To-do item
In the Lotus sports car commentary, what function does the "T" in Lotus serve?
(Supplied passage Opens)
First of all, this view is everything you want from a sports car. It’s wide, it’s muscular, the cabin is hunkered down, and the car looks like it’s got a low center of gravity. It looks like it’s gonna go around corners. Big diffuser, DRS, and the exit vents of those Venturis, which are just awesome pieces of sculpture. I was lucky enough to go through a glacier last year in Iceland, and it’s a bit like looking inside that. And then, of course the lights. Completely unique, nobody has done this before, round the tunnels. A bit like afterburners on fighter planes. The ’T’ in Lotus is the reversing light, and I’m hoping it’s strong enough to act like the Bat signal, projecting light on the clouds. But I don’t think it’s gonna work like that. And then post-factory, you can switch this all on, so LOTUS gets illuminated. But it’s not a homologizable thing. The car is very clever, because it has a lot of passive aero, but we’ve got active parts as well. The active wing, DRS flaps. Behind the cover, we have the charging point, with a nice little reminder: “Hand built in Britain”. And that’s quite an important thing as well. Earlier on, we were thinking: What is British luxury, what is Lotus luxury? Well, it isn’t about ornamentation. If you think what’s Britain well known for…it’s quite well known for aerospace technology, satellites and wings, and motorsport. But on the other side, hand-crafted things. If you can combine the two, maybe with a little bit of humor in there, you get something that’s very British, but isn’t Bentley or Rolls-Royce. Because they do being Bentley and Rolls-Royce really-really well. Obviously, we haven’t got a conventional engine in here, so how do you bring the emotion back into the car? We want technology with soul. You can see all the suspension units from the top, as well as the battery pack and the inverter. The high-voltage cables, a bit like looking at manifolds.
(Supplied passage Closes)
(Listed records Opens)
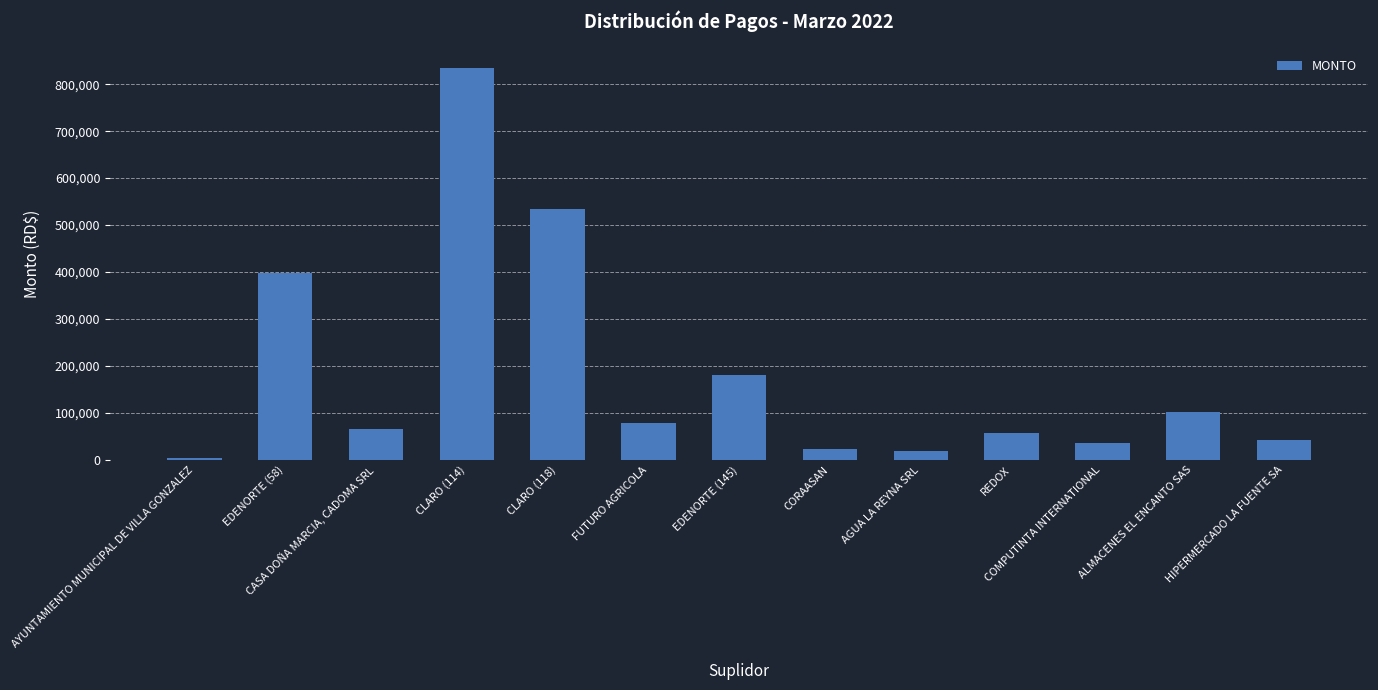

The chart shows a value of 397664.0 at EDENORTE (58). True or false?

True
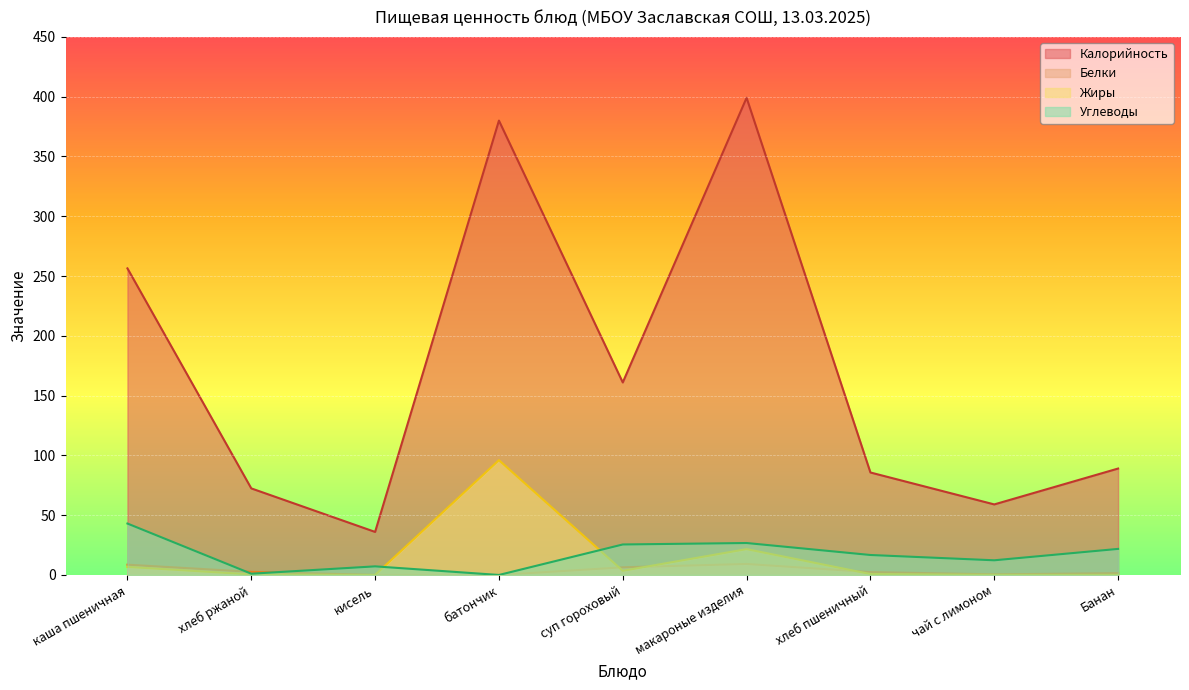

True or false: Белки and Жиры cross at least once.

True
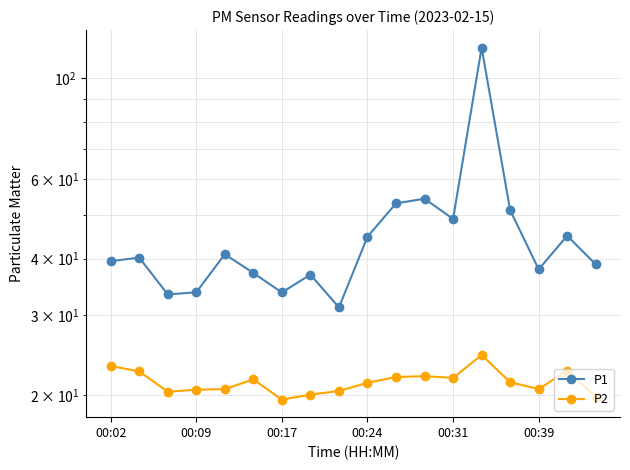

What are all the series names shown in the legend?

P1, P2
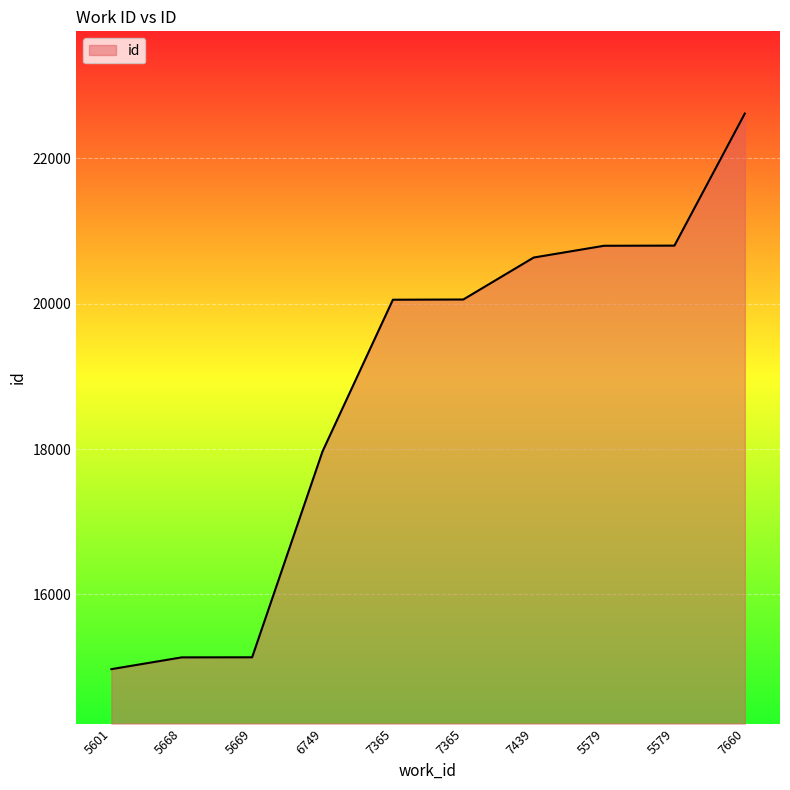

The chart shows a value of 15135 at 5668. True or false?

True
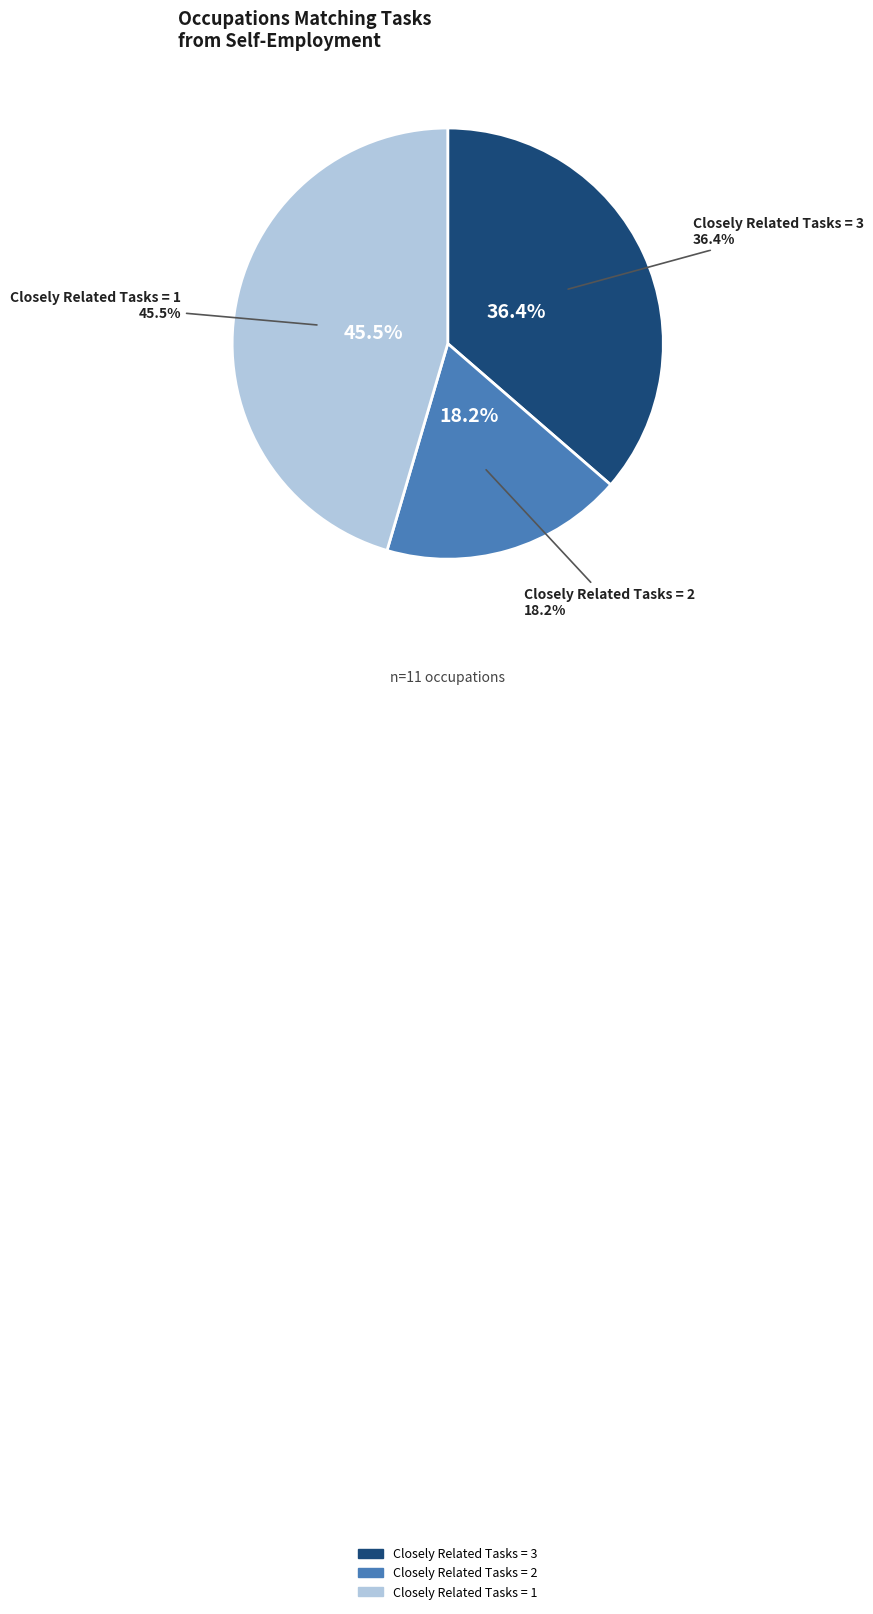

Rank the categories by value from lowest to highest.

Closely Related Tasks = 2, Closely Related Tasks = 3, Closely Related Tasks = 1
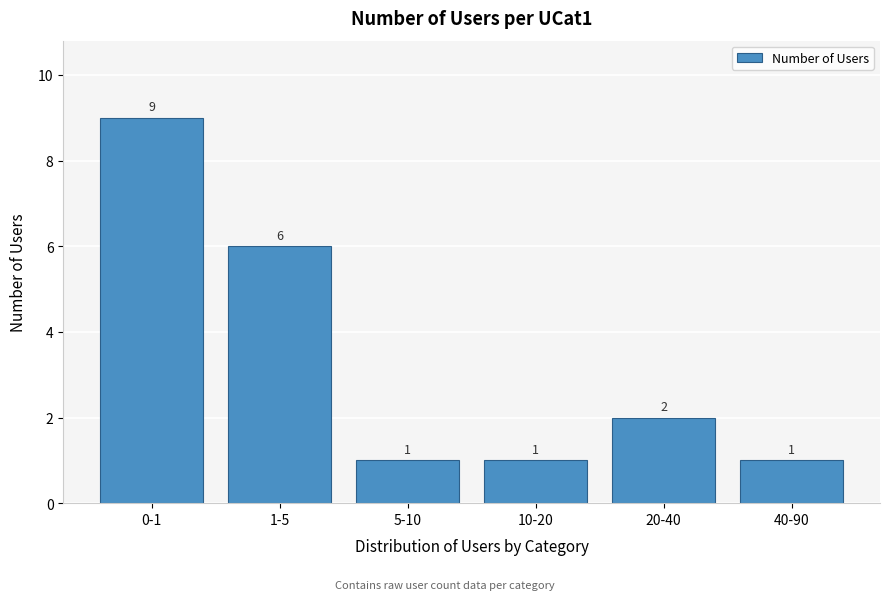

Reading left to right, list all the values displayed in this chart.

9	6	1	1	2	1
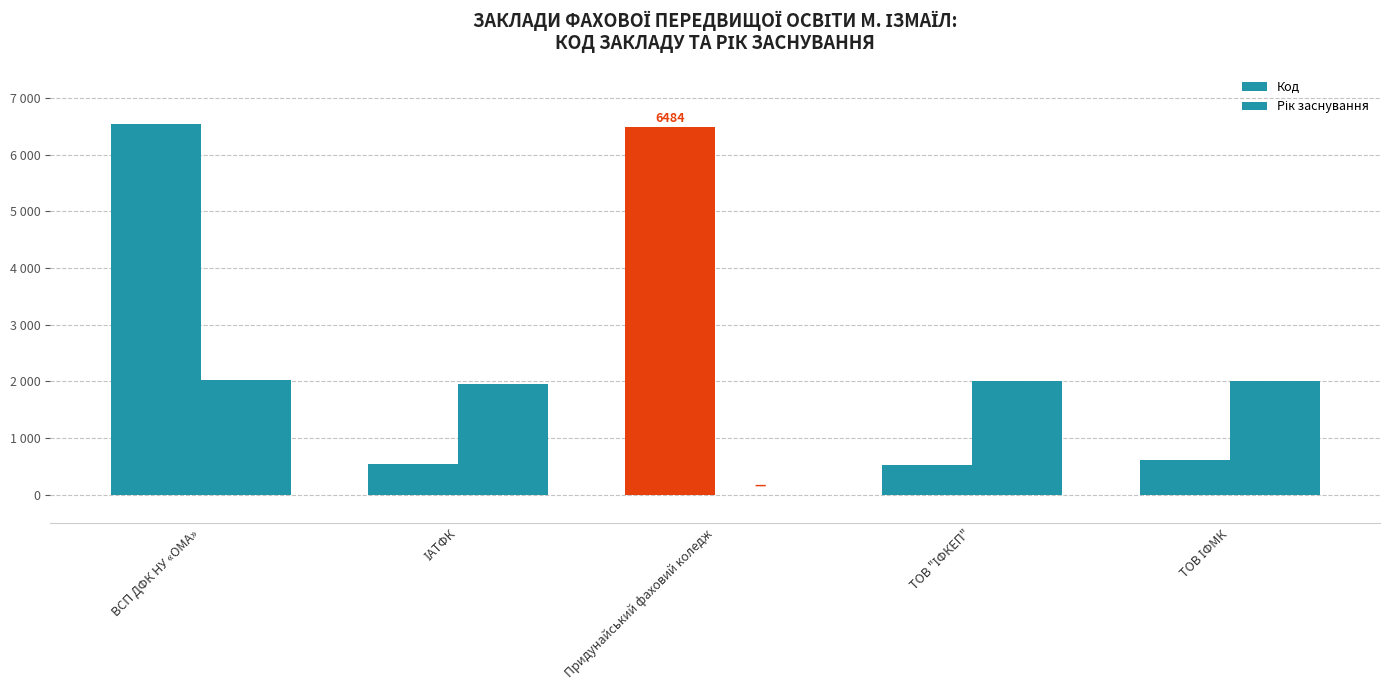

The value of Код at ТОВ ІФМК is 1017. True or false?

False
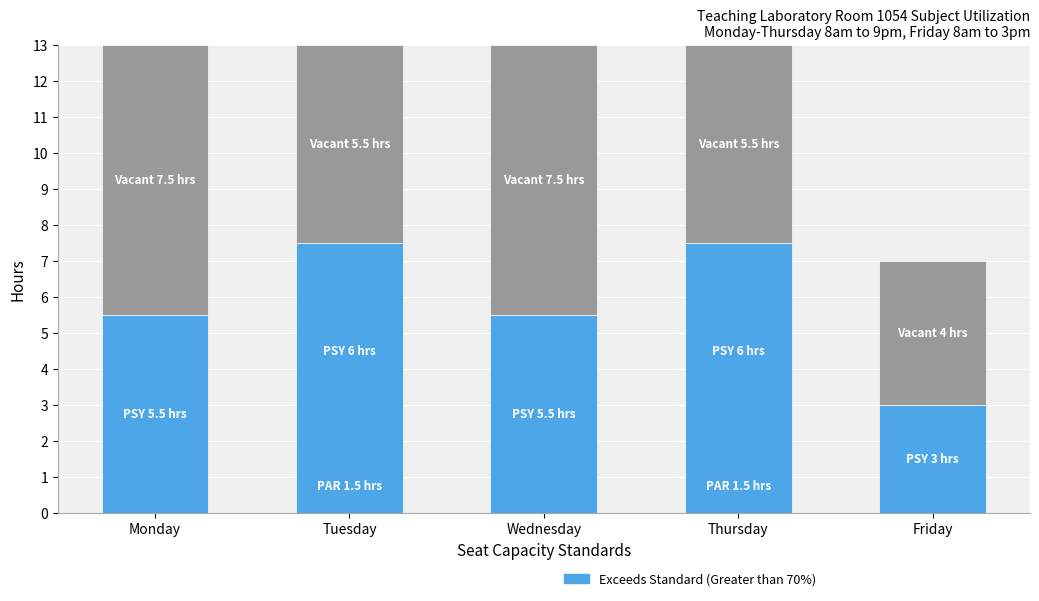

What is the total value across all series at Thursday?

13.0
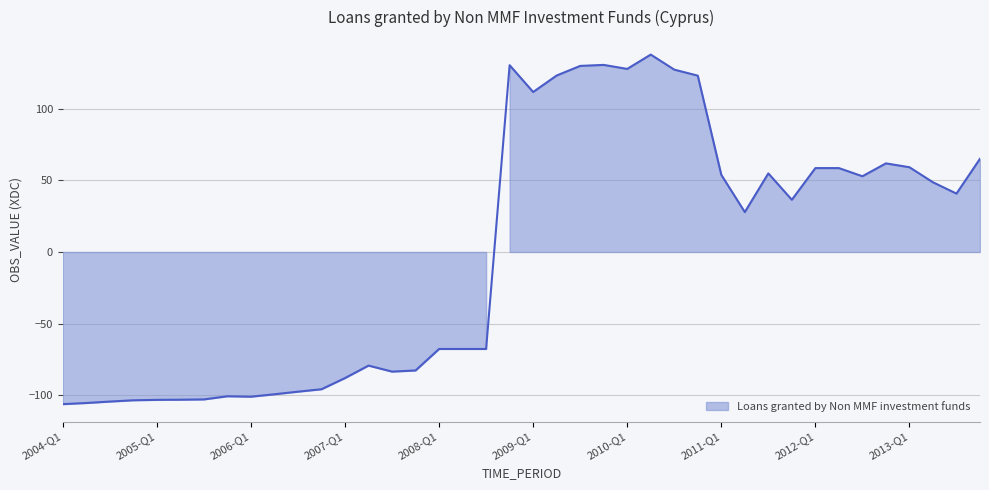

True or false: the data has more than 2 interior local peaks.

True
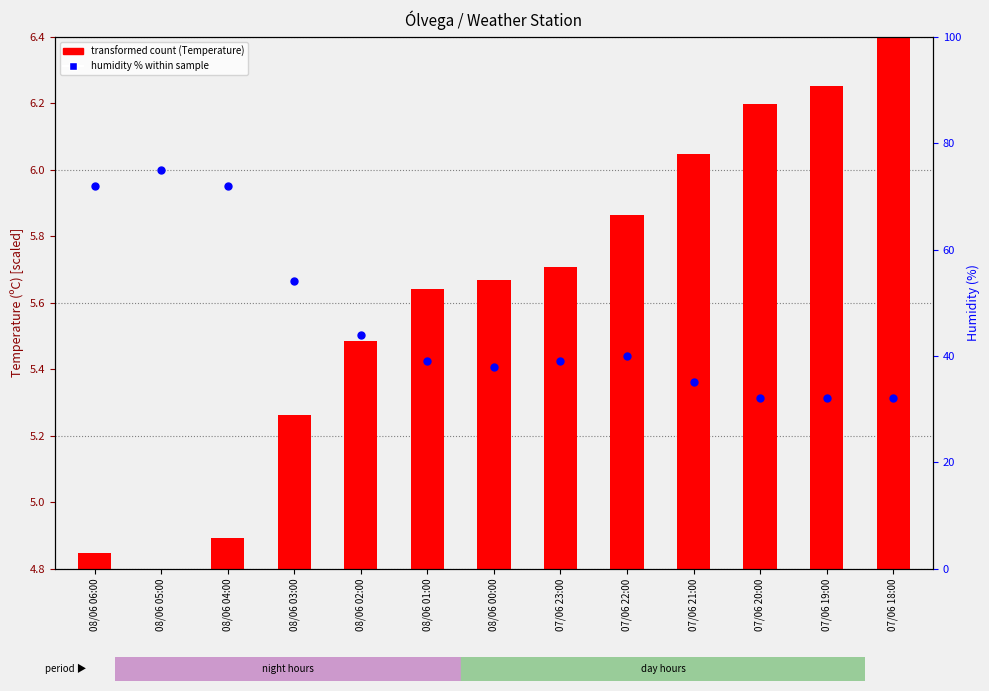

Approximately how many times larger is the value at 07/06 20:00 compared to 07/06 18:00?

1.0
(Listed records Closes)
Your response
It is the reversing light.